The First Dungeon Masters

Thursday, May 12th, 2011

The Brontë sisters achieved lasting fame as novelists, but they were also the first dungeon masters, as the British Library’s major new exhibition Out of this World: Science Fiction but not as you know it reveals:

In their childhood, Charlotte, Branwell, Emily and Anne Brontë created imaginary countries collectively called the Glass Town Federation. Branwell and Charlotte invented the kingdom of Angria, while Emily and Anne created the world of Gondal. They became obsessive about their imaginary worlds, drawing maps and creating lives for their characters and featured themselves as the ‘gods’ (‘genii’) of their world. Their stories are in tiny micro-script, as if written by their miniature toy soldiers.

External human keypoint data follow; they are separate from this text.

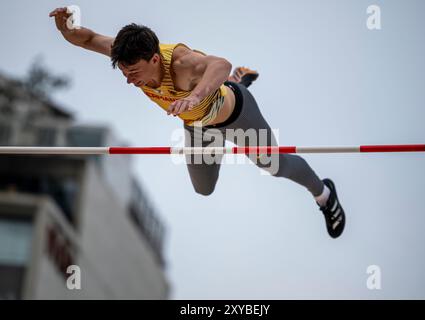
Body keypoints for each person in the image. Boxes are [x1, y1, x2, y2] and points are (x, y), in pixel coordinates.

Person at [49, 7, 346, 238]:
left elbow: (220, 64)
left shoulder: (182, 63)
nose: (130, 81)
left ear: (155, 59)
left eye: (135, 73)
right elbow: (87, 39)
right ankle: (233, 83)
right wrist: (66, 29)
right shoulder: (128, 52)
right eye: (126, 73)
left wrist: (195, 96)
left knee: (274, 165)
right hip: (198, 126)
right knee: (203, 189)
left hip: (236, 116)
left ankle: (324, 194)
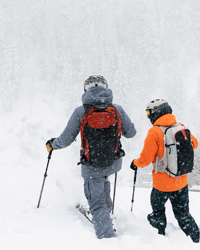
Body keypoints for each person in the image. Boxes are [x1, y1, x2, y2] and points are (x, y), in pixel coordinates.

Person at [47, 75, 136, 239]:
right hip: (113, 161)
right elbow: (131, 133)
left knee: (96, 201)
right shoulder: (117, 109)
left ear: (85, 90)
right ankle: (106, 214)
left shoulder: (81, 111)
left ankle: (106, 235)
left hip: (91, 164)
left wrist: (53, 144)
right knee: (103, 182)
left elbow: (66, 139)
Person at [131, 98, 200, 242]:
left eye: (148, 113)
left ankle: (160, 239)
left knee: (157, 213)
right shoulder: (180, 126)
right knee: (183, 214)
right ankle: (196, 239)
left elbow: (145, 160)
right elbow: (195, 144)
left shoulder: (155, 132)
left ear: (155, 112)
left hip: (161, 185)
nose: (148, 116)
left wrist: (135, 163)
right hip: (181, 182)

The Brontës wrote about their imaginary countries in the form of long sagas which were ‘published’ as hand-written books and magazines, reminiscent of the early fanzines created by science fiction fans from the 1930s, as well as the imaginary worlds made up by many writers such as JRR Tolkien and CS Lewis in their childhood and adolescence. Just like today’s writers of ‘fan-fiction’ who use characters and settings from their favourite television shows and books (from Star Trek to Harry Potter), the Brontës used both fictional and real-life characters, such as the Duke of Wellington.

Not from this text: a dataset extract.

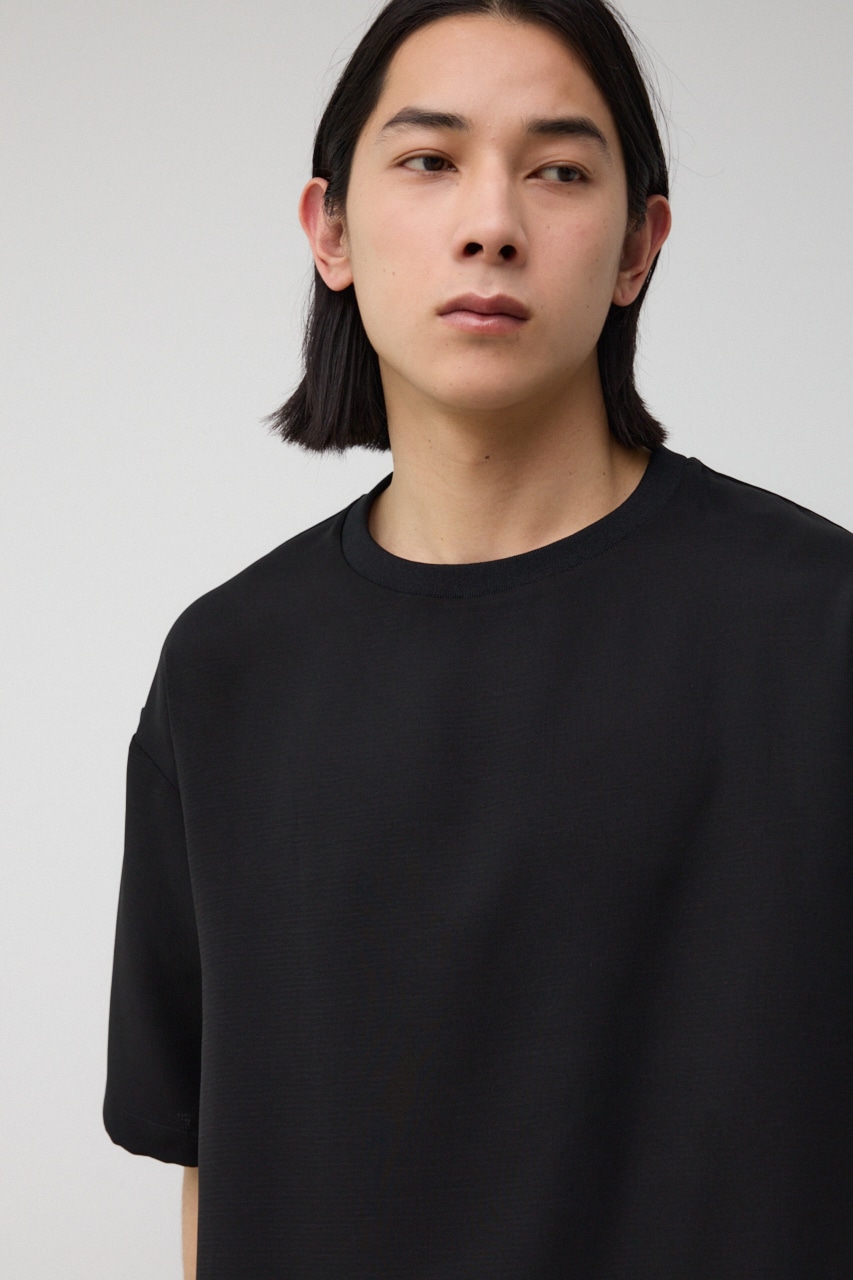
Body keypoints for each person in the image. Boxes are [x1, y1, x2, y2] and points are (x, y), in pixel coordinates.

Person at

The Young Men’s magazine (the history of which is told by Branwell in ‘The History Of The Young Men From Their First Settlement To The Present Time’), contains an introduction where Branwell gives an account of the toy soldiers which gave rise to the game that resulted in creating imaginary worlds. Originally a place of fantasy, Glass Town, the capital of the Federation, assumed the characteristics of the 19th century city. The map of Glass Town drawn by Branwell has a prototype – a map of real explorations in northern and central Africa in 1822-1824, while the hero of the saga was the real Duke of Wellington – a foreshadowing of what would later become the established genre of alternative histories.

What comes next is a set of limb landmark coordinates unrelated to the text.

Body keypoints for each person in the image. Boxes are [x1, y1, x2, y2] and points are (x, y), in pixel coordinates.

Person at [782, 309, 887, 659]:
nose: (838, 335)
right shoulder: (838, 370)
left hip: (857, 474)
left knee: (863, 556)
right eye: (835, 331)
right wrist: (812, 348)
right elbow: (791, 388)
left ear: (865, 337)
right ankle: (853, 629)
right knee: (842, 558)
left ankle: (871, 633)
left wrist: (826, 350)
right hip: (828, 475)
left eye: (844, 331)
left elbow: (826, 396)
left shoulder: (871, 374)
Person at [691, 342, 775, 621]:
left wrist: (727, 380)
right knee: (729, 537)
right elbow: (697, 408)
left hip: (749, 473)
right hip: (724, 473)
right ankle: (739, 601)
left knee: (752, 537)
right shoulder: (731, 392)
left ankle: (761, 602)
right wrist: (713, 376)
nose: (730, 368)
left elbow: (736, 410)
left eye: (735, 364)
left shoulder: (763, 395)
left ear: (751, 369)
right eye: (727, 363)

At some point Emily and Anne stopped contributing to the Glass Town and Angria stories in order to create their own imaginary world of Gondal, probably as a rebellion against their older siblings who usually gave them inferior roles to play in the games. Unfortunately, the chronicles of this imaginary place written in prose were lost and only poems are now known. As with the Glass Town writings, these poems are concerned with love and war and explore various modes of identity. Emily Brontë’s Gondal poems relate to characters in the stories, who came from either side of two warring factions.

Early biographers of Emily assumed that the events described in the poems related to her own life, but instead they were figments of her extremely active imagination, and, like Wuthering Heights, not directly written from personal experience. Charlotte Brontë’s poem ‘The Foundling’ tells the story of a young man who emigrates to Glass Town. There he gets involved in politics, falls in love and discovers that he is of a noble background.

As I mentioned a few years ago, all they needed was the funny dice:

In 1826 their father brought Branwell a box of wooden soldiers, and each child chose a soldier and gave him a name and character: these were to be the foundation of the creation of a complicated fantasy world, which the Brontës actively worked on for 16 years.

It’s a shame that only the poetry remains.